Work instructions →
Could you restate the data word for word and drop the pictures?
Listed records: Begin
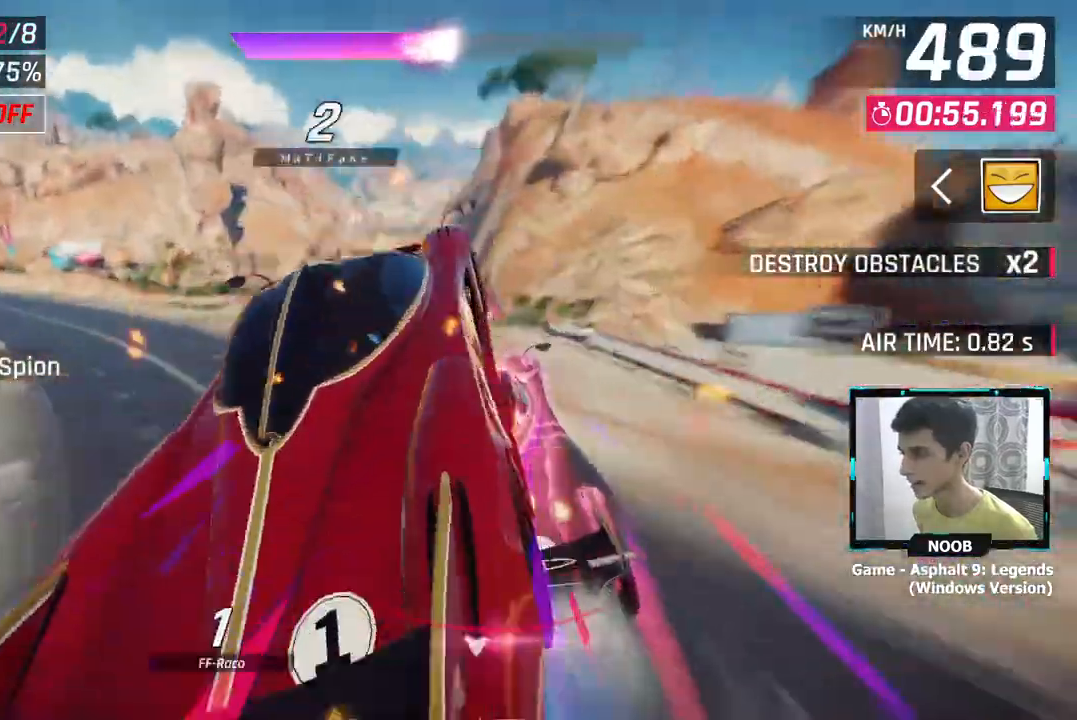
{"buttons": [], "left_stick": "left", "right_stick": "center", "events": []}
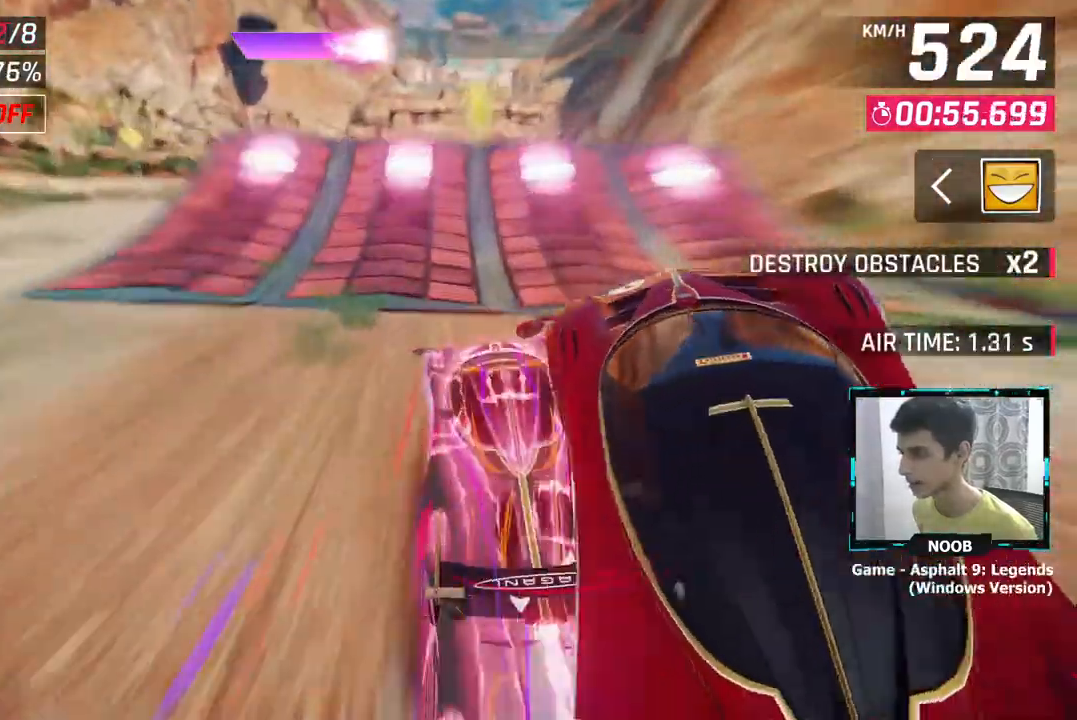
{"buttons": [], "left_stick": "center", "right_stick": "center", "events": [[217, "left_stick", "center"]]}
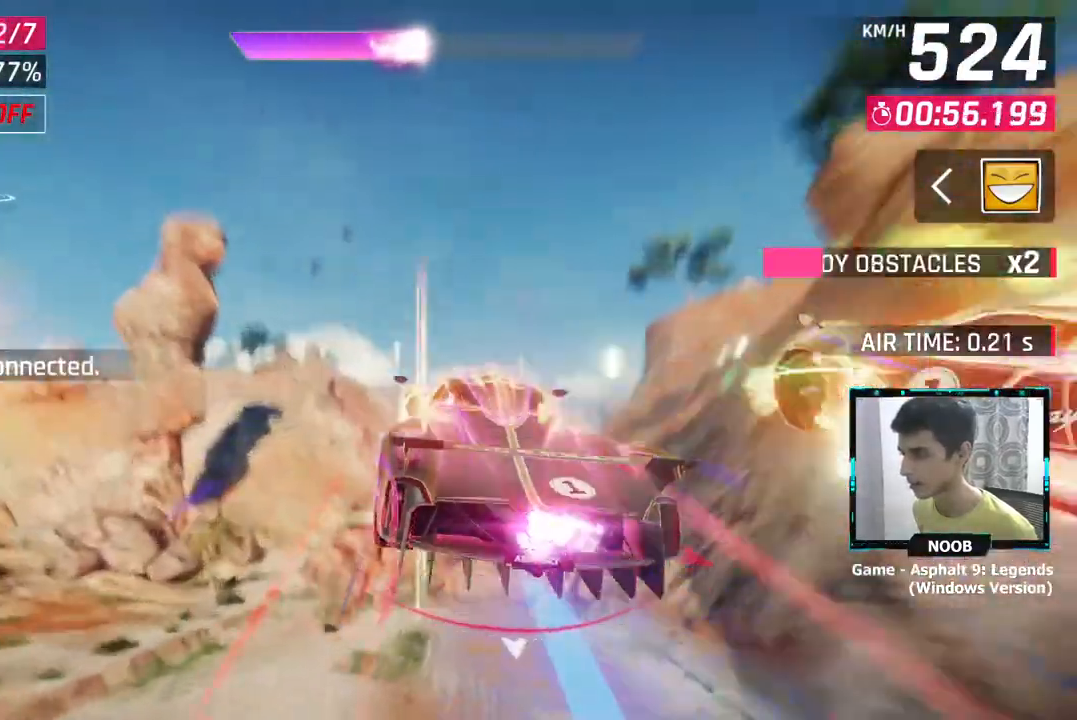
{"buttons": [], "left_stick": "center", "right_stick": "center", "events": [[234, "left_stick", "right"], [401, "left_stick", "center"]]}
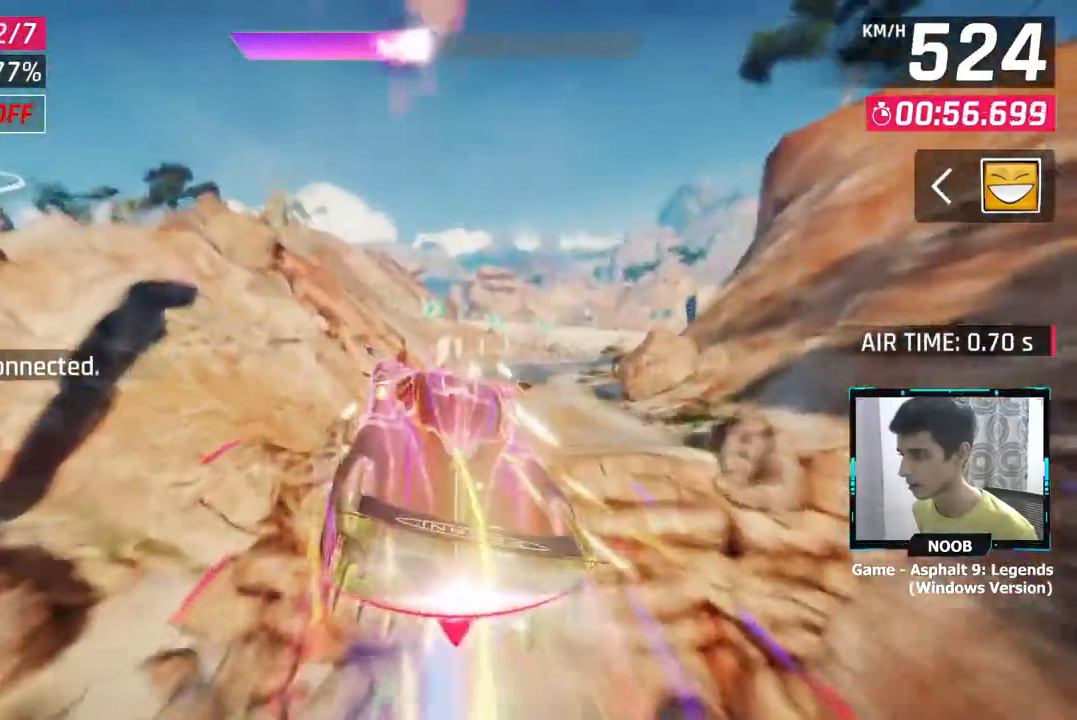
{"buttons": [], "left_stick": "right", "right_stick": "center", "events": [[33, "L1", "down"], [83, "CROSS", "down"], [133, "L1", "up"], [317, "CROSS", "up"], [334, "left_stick", "right"]]}
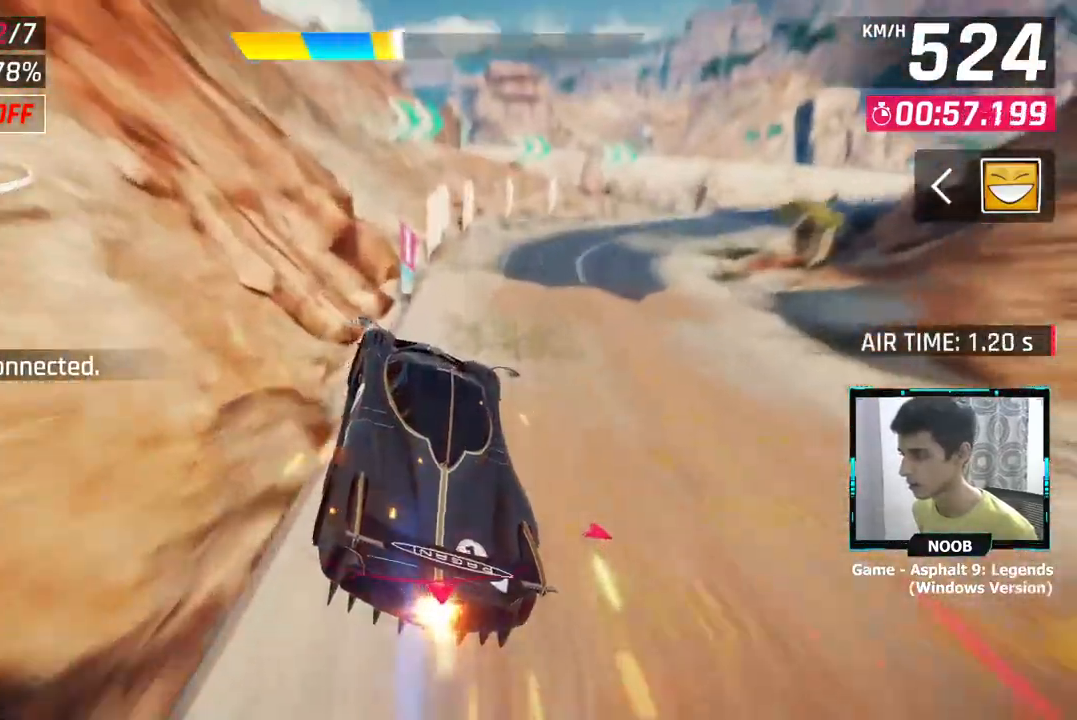
{"buttons": ["L1"], "left_stick": "center", "right_stick": "center", "events": [[17, "left_stick", "center"], [267, "CROSS", "down"], [351, "CROSS", "up"], [451, "L1", "down"]]}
Listed records: End
Response →
{"buttons": [], "left_stick": "left", "right_stick": "center", "events": []}
{"buttons": [], "left_stick": "center", "right_stick": "center", "events": [[217, "left_stick", "center"]]}
{"buttons": [], "left_stick": "center", "right_stick": "center", "events": [[234, "left_stick", "right"], [401, "left_stick", "center"]]}
{"buttons": [], "left_stick": "right", "right_stick": "center", "events": [[33, "L1", "down"], [83, "CROSS", "down"], [133, "L1", "up"], [317, "CROSS", "up"], [334, "left_stick", "right"]]}
{"buttons": ["L1"], "left_stick": "center", "right_stick": "center", "events": [[17, "left_stick", "center"], [267, "CROSS", "down"], [351, "CROSS", "up"], [451, "L1", "down"]]}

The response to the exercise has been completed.